> Aim of the task
Could you please repeat all of the entries exactly as written?

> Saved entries
____________

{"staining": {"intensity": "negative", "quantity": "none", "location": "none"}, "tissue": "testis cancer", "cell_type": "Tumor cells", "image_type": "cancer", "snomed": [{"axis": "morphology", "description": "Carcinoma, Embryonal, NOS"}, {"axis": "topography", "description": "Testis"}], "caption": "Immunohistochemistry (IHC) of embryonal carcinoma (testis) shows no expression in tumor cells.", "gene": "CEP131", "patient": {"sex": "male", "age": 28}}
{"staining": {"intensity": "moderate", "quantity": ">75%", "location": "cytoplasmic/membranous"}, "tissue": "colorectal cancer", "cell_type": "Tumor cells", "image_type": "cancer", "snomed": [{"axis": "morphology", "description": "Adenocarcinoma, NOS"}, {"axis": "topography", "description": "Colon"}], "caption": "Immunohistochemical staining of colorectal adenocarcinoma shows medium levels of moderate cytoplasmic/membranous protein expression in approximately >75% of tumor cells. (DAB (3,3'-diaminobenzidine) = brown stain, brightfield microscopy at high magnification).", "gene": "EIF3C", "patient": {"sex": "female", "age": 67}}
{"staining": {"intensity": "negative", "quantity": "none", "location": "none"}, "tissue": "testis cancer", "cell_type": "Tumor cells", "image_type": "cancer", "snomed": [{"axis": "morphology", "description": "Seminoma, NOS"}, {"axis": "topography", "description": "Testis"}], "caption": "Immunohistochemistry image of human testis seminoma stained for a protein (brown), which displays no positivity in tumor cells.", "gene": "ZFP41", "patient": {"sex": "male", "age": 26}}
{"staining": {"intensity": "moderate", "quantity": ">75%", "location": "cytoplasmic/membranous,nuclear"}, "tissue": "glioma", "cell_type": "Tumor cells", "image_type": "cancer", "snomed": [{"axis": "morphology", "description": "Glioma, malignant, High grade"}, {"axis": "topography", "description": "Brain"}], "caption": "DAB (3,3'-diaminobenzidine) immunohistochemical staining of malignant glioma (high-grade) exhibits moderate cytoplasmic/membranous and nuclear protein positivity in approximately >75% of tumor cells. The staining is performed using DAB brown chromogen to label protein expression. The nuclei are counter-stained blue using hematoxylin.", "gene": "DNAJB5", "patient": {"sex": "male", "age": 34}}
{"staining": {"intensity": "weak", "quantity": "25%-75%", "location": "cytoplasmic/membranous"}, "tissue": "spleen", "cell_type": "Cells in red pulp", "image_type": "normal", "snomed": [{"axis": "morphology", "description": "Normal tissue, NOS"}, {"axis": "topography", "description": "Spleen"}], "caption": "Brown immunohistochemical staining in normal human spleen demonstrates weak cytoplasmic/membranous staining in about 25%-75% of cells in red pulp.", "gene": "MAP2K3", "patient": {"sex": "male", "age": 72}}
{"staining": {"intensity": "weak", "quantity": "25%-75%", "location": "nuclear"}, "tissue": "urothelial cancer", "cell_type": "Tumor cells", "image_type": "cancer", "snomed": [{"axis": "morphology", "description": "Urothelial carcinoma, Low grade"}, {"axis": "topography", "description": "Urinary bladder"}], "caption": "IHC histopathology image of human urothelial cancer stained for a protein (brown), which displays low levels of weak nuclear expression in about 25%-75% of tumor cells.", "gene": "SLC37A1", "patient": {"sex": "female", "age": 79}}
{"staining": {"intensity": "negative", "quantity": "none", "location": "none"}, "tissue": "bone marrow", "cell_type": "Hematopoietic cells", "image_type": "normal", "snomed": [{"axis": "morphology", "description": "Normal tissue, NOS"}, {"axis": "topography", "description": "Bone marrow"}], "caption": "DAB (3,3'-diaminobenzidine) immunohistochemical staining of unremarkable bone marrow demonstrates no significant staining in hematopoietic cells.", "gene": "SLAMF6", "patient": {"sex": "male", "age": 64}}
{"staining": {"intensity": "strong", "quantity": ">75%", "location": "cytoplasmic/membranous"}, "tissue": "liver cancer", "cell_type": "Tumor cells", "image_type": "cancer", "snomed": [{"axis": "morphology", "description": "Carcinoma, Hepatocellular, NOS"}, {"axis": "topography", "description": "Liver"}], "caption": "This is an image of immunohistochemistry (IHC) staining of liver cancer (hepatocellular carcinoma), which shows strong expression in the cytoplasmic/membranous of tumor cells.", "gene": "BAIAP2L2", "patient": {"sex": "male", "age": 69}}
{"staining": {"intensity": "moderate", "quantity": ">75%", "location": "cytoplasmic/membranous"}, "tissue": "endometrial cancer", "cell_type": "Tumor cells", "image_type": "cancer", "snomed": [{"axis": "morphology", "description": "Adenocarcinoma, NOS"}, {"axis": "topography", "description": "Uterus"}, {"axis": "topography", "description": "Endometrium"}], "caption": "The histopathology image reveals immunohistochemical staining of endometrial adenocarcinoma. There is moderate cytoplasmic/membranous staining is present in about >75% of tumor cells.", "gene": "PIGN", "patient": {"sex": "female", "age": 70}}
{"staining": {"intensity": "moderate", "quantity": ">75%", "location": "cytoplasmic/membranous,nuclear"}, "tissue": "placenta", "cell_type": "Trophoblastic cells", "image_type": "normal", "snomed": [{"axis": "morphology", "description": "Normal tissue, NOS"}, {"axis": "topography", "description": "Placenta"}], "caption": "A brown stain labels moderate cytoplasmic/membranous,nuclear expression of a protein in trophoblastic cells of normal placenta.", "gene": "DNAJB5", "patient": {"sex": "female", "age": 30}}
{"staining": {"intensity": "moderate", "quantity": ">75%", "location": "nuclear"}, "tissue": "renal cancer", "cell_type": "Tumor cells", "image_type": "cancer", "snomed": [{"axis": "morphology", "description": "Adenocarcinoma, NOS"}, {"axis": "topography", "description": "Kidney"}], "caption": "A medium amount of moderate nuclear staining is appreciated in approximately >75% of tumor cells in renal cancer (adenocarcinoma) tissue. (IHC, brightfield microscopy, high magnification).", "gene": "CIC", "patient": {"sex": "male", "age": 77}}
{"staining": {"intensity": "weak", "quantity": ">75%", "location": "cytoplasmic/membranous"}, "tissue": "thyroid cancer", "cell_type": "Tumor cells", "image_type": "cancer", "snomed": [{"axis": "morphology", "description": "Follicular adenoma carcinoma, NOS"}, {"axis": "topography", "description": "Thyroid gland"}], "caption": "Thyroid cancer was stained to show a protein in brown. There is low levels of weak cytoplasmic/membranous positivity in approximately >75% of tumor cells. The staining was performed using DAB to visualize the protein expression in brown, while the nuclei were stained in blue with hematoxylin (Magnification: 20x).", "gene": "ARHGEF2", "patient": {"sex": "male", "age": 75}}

____________

> Solution to this exercise
{"staining": {"intensity": "negative", "quantity": "none", "location": "none"}, "tissue": "testis cancer", "cell_type": "Tumor cells", "image_type": "cancer", "snomed": [{"axis": "morphology", "description": "Carcinoma, Embryonal, NOS"}, {"axis": "topography", "description": "Testis"}], "caption": "Immunohistochemistry (IHC) of embryonal carcinoma (testis) shows no expression in tumor cells.", "gene": "CEP131", "patient": {"sex": "male", "age": 28}}
{"staining": {"intensity": "moderate", "quantity": ">75%", "location": "cytoplasmic/membranous"}, "tissue": "colorectal cancer", "cell_type": "Tumor cells", "image_type": "cancer", "snomed": [{"axis": "morphology", "description": "Adenocarcinoma, NOS"}, {"axis": "topography", "description": "Colon"}], "caption": "Immunohistochemical staining of colorectal adenocarcinoma shows medium levels of moderate cytoplasmic/membranous protein expression in approximately >75% of tumor cells. (DAB (3,3'-diaminobenzidine) = brown stain, brightfield microscopy at high magnification).", "gene": "EIF3C", "patient": {"sex": "female", "age": 67}}
{"staining": {"intensity": "negative", "quantity": "none", "location": "none"}, "tissue": "testis cancer", "cell_type": "Tumor cells", "image_type": "cancer", "snomed": [{"axis": "morphology", "description": "Seminoma, NOS"}, {"axis": "topography", "description": "Testis"}], "caption": "Immunohistochemistry image of human testis seminoma stained for a protein (brown), which displays no positivity in tumor cells.", "gene": "ZFP41", "patient": {"sex": "male", "age": 26}}
{"staining": {"intensity": "moderate", "quantity": ">75%", "location": "cytoplasmic/membranous,nuclear"}, "tissue": "glioma", "cell_type": "Tumor cells", "image_type": "cancer", "snomed": [{"axis": "morphology", "description": "Glioma, malignant, High grade"}, {"axis": "topography", "description": "Brain"}], "caption": "DAB (3,3'-diaminobenzidine) immunohistochemical staining of malignant glioma (high-grade) exhibits moderate cytoplasmic/membranous and nuclear protein positivity in approximately >75% of tumor cells. The staining is performed using DAB brown chromogen to label protein expression. The nuclei are counter-stained blue using hematoxylin.", "gene": "DNAJB5", "patient": {"sex": "male", "age": 34}}
{"staining": {"intensity": "weak", "quantity": "25%-75%", "location": "cytoplasmic/membranous"}, "tissue": "spleen", "cell_type": "Cells in red pulp", "image_type": "normal", "snomed": [{"axis": "morphology", "description": "Normal tissue, NOS"}, {"axis": "topography", "description": "Spleen"}], "caption": "Brown immunohistochemical staining in normal human spleen demonstrates weak cytoplasmic/membranous staining in about 25%-75% of cells in red pulp.", "gene": "MAP2K3", "patient": {"sex": "male", "age": 72}}
{"staining": {"intensity": "weak", "quantity": "25%-75%", "location": "nuclear"}, "tissue": "urothelial cancer", "cell_type": "Tumor cells", "image_type": "cancer", "snomed": [{"axis": "morphology", "description": "Urothelial carcinoma, Low grade"}, {"axis": "topography", "description": "Urinary bladder"}], "caption": "IHC histopathology image of human urothelial cancer stained for a protein (brown), which displays low levels of weak nuclear expression in about 25%-75% of tumor cells.", "gene": "SLC37A1", "patient": {"sex": "female", "age": 79}}
{"staining": {"intensity": "negative", "quantity": "none", "location": "none"}, "tissue": "bone marrow", "cell_type": "Hematopoietic cells", "image_type": "normal", "snomed": [{"axis": "morphology", "description": "Normal tissue, NOS"}, {"axis": "topography", "description": "Bone marrow"}], "caption": "DAB (3,3'-diaminobenzidine) immunohistochemical staining of unremarkable bone marrow demonstrates no significant staining in hematopoietic cells.", "gene": "SLAMF6", "patient": {"sex": "male", "age": 64}}
{"staining": {"intensity": "strong", "quantity": ">75%", "location": "cytoplasmic/membranous"}, "tissue": "liver cancer", "cell_type": "Tumor cells", "image_type": "cancer", "snomed": [{"axis": "morphology", "description": "Carcinoma, Hepatocellular, NOS"}, {"axis": "topography", "description": "Liver"}], "caption": "This is an image of immunohistochemistry (IHC) staining of liver cancer (hepatocellular carcinoma), which shows strong expression in the cytoplasmic/membranous of tumor cells.", "gene": "BAIAP2L2", "patient": {"sex": "male", "age": 69}}
{"staining": {"intensity": "moderate", "quantity": ">75%", "location": "cytoplasmic/membranous"}, "tissue": "endometrial cancer", "cell_type": "Tumor cells", "image_type": "cancer", "snomed": [{"axis": "morphology", "description": "Adenocarcinoma, NOS"}, {"axis": "topography", "description": "Uterus"}, {"axis": "topography", "description": "Endometrium"}], "caption": "The histopathology image reveals immunohistochemical staining of endometrial adenocarcinoma. There is moderate cytoplasmic/membranous staining is present in about >75% of tumor cells.", "gene": "PIGN", "patient": {"sex": "female", "age": 70}}
{"staining": {"intensity": "moderate", "quantity": ">75%", "location": "cytoplasmic/membranous,nuclear"}, "tissue": "placenta", "cell_type": "Trophoblastic cells", "image_type": "normal", "snomed": [{"axis": "morphology", "description": "Normal tissue, NOS"}, {"axis": "topography", "description": "Placenta"}], "caption": "A brown stain labels moderate cytoplasmic/membranous,nuclear expression of a protein in trophoblastic cells of normal placenta.", "gene": "DNAJB5", "patient": {"sex": "female", "age": 30}}
{"staining": {"intensity": "moderate", "quantity": ">75%", "location": "nuclear"}, "tissue": "renal cancer", "cell_type": "Tumor cells", "image_type": "cancer", "snomed": [{"axis": "morphology", "description": "Adenocarcinoma, NOS"}, {"axis": "topography", "description": "Kidney"}], "caption": "A medium amount of moderate nuclear staining is appreciated in approximately >75% of tumor cells in renal cancer (adenocarcinoma) tissue. (IHC, brightfield microscopy, high magnification).", "gene": "CIC", "patient": {"sex": "male", "age": 77}}
{"staining": {"intensity": "weak", "quantity": ">75%", "location": "cytoplasmic/membranous"}, "tissue": "thyroid cancer", "cell_type": "Tumor cells", "image_type": "cancer", "snomed": [{"axis": "morphology", "description": "Follicular adenoma carcinoma, NOS"}, {"axis": "topography", "description": "Thyroid gland"}], "caption": "Thyroid cancer was stained to show a protein in brown. There is low levels of weak cytoplasmic/membranous positivity in approximately >75% of tumor cells. The staining was performed using DAB to visualize the protein expression in brown, while the nuclei were stained in blue with hematoxylin (Magnification: 20x).", "gene": "ARHGEF2", "patient": {"sex": "male", "age": 75}}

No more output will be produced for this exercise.